> Task instructions
Repeat exactly, and only, the lines below starting at the line that contains "pubblicità e social" and ending at the line that contains "Per le aziende", inclusive of both.

(Collected data)
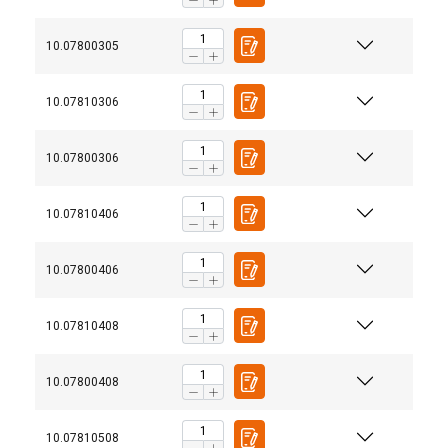
10.07800305
10.07810306
10.07800306
10.07810406
10.07800406
10.07810408
10.07800408
10.07810508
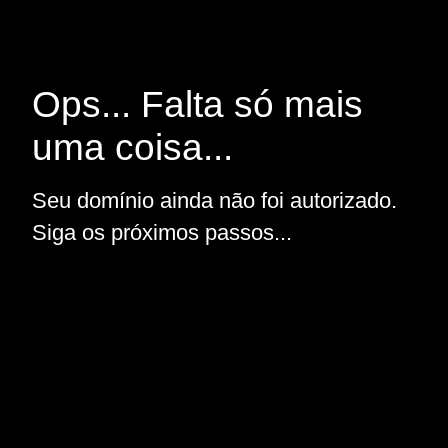
Ops... Falta só mais
uma coisa...
Seu domínio ainda não foi autorizado.
Siga os próximos passos...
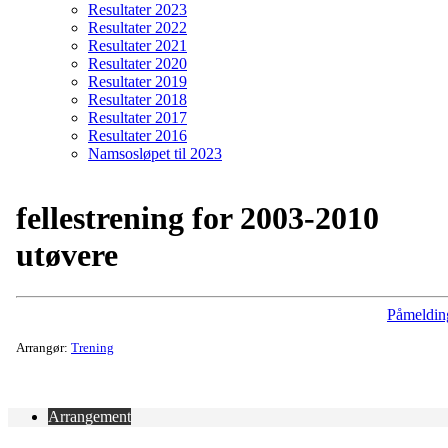
Resultater 2023
Resultater 2022
Resultater 2021
Resultater 2020
Resultater 2019
Resultater 2018
Resultater 2017
Resultater 2016
Namsosløpet til 2023
fellestrening for 2003-2010
utøvere
Påmeldin
Arrangør:
Trening
Arrangement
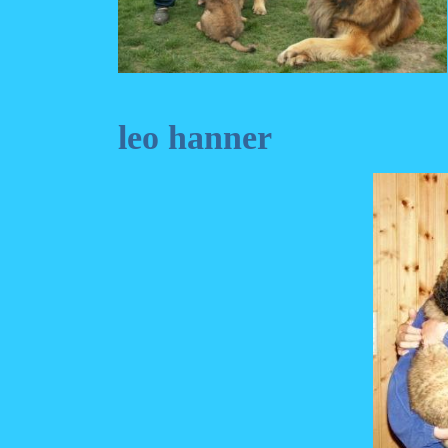
Daria bo
leo hanner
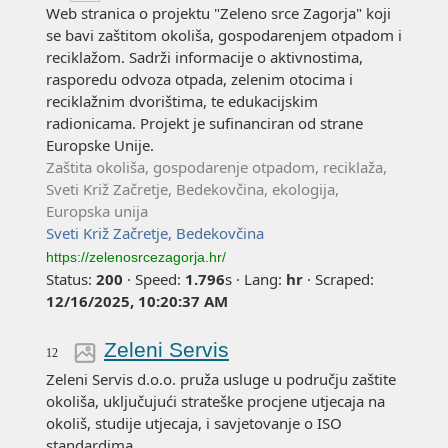
Web stranica o projektu "Zeleno srce Zagorja" koji
se bavi zaštitom okoliša, gospodarenjem otpadom i
reciklažom. Sadrži informacije o aktivnostima,
rasporedu odvoza otpada, zelenim otocima i
reciklažnim dvorištima, te edukacijskim
radionicama. Projekt je sufinanciran od strane
Europske Unije.
Zaštita okoliša, gospodarenje otpadom, reciklaža,
Sveti Križ Začretje, Bedekovčina, ekologija,
Europska unija
Sveti Križ Začretje, Bedekovčina
https://zelenosrcezagorja.hr/
Status:
200
·
Speed:
1.796
s
·
Lang:
hr
·
Scraped:
12/16/2025, 10:20:37 AM
Zeleni Servis
12
Zeleni Servis d.o.o. pruža usluge u području zaštite
okoliša, uključujući strateške procjene utjecaja na
okoliš, studije utjecaja, i savjetovanje o ISO
standardima.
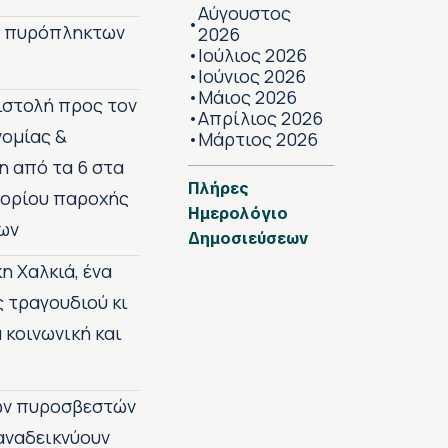
Αύγουστος
•
ν πυρόπληκτων
2026
Ιούλιος 2026
•
Ιούνιος 2026
•
Μάιος 2026
•
πιστολή προς τον
Απρίλιος 2026
•
νομίας &
Μάρτιος 2026
•
η από τα 6 στα
Πλήρες
 ορίου παροχής
Ημερολόγιο
ων
Δημοσιεύσεων
η Χαλκιά, ένα
ς τραγουδιού κι
 κοινωνική και
των πυροσβεστών
 αναδεικνύουν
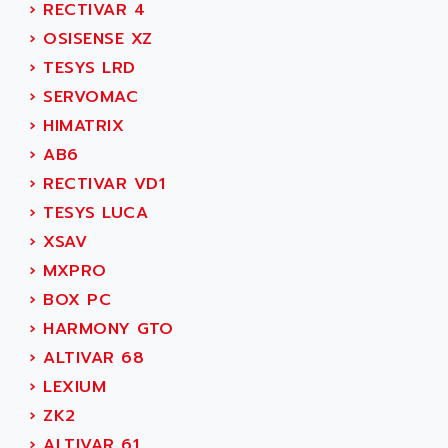
ADVANCE TAPES
›
RECTIVAR 4
NUM 1060
ADVANCED ENERGY
›
OSISENSE XZ
NUM 760
ADVANCED MICRO DEVICES
›
TESYS LRD
NUM 750/760
ADVANCED MOTION CONTROLS
›
SERVOMAC
NUM750
ADVANCED POWER TECHNOLOGY
›
HIMATRIX
NUM750 / NUM760
ADVANCED UV
›
AB6
NUM 750
ADVANTEC
›
RECTIVAR VD1
ULTRA SERIES
ADVANTECH
›
TESYS LUCA
IPC
ADVANTYS FTM
›
XSAV
INDUCTEL
ADWIN
›
MXPRO
C500
AE
›
BOX PC
C200H
AE&T
›
HARMONY GTO
CQM1
AEC
›
ALTIVAR 68
R88
AECO
›
LEXIUM
CQM1H
AEE
›
ZK2
RECTIVAR 4
AEEON
›
ALTIVAR 61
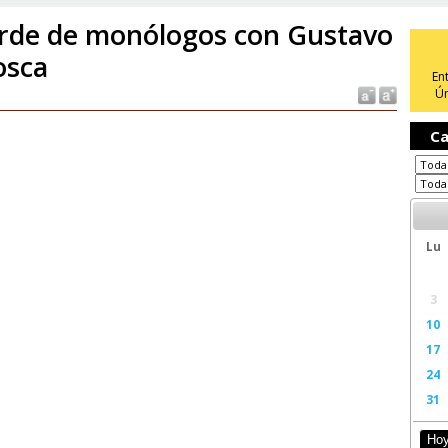
rde de monólogos con Gustavo
osca
En
Ún
Ca
Lu
3
10
17
24
31
Ho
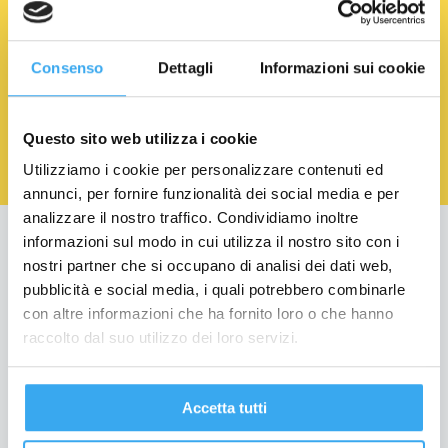
EMAIL
*
Consenso
Dettagli
Informazioni sui cookie
Acconsento al trattamento dei Dati Personali.
Privacy
Policy
Questo sito web utilizza i cookie
Utilizziamo i cookie per personalizzare contenuti ed
annunci, per fornire funzionalità dei social media e per
analizzare il nostro traffico. Condividiamo inoltre
informazioni sul modo in cui utilizza il nostro sito con i
Education
nostri partner che si occupano di analisi dei dati web,
pubblicità e social media, i quali potrebbero combinarle
Formazione per Laureati
con altre informazioni che ha fornito loro o che hanno
Formazione per Professionisti
raccolto dal suo utilizzo dei loro servizi.
Formazione Finanziata
Per le aziende
Accetta tutti
Bando Torno Subito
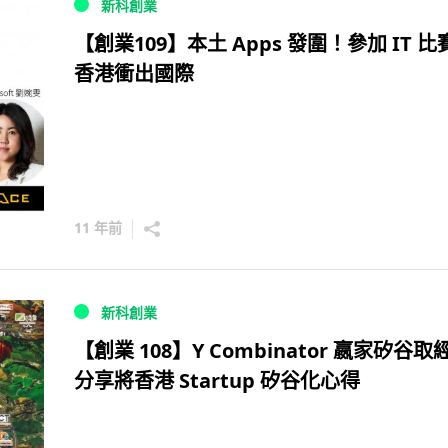
新科創業
【創業109】本土 Apps 發圍！參加 IT 比
香港衝出國際
11 年前
新科創業
【創業 108】Y Combinator 嬴家矽谷取
分享將香港 Startup 矽谷化心得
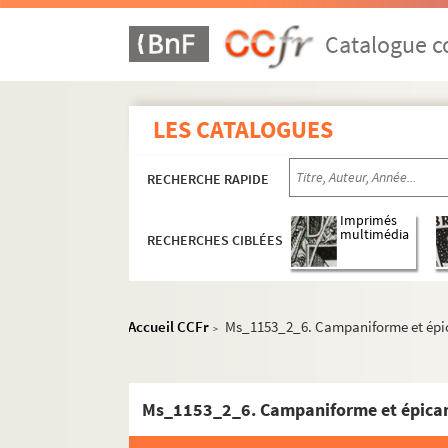
Catalogue co
LES CATALOGUES
RECHERCHE RAPIDE
Imprimés
multimédia
RECHERCHES CIBLÉES
Accueil CCFr
Ms_1153_2_6. Campaniforme et épi
>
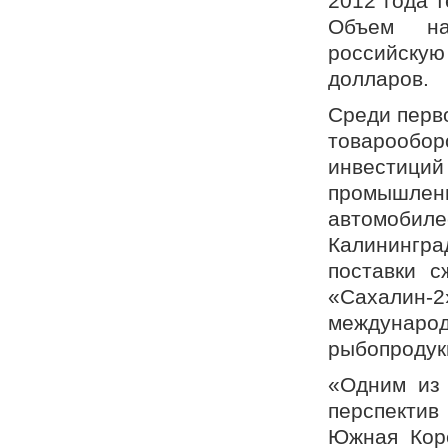
2012 года 
Объем на
российску
долларов.
Среди перв
товарообо
инвестиц
промышле
автомобил
Калининград
поставки с
«Сахалин-2
междунар
рыбопродук
«Одним из 
перспектив
Южная Кор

> Exercise response
pubblicità e social media, i quali potrebbero combinarle
Formazione per Laureati
con altre informazioni che ha fornito loro o che hanno
Formazione per Professionisti
raccolto dal suo utilizzo dei loro servizi.
Formazione Finanziata
Per le aziende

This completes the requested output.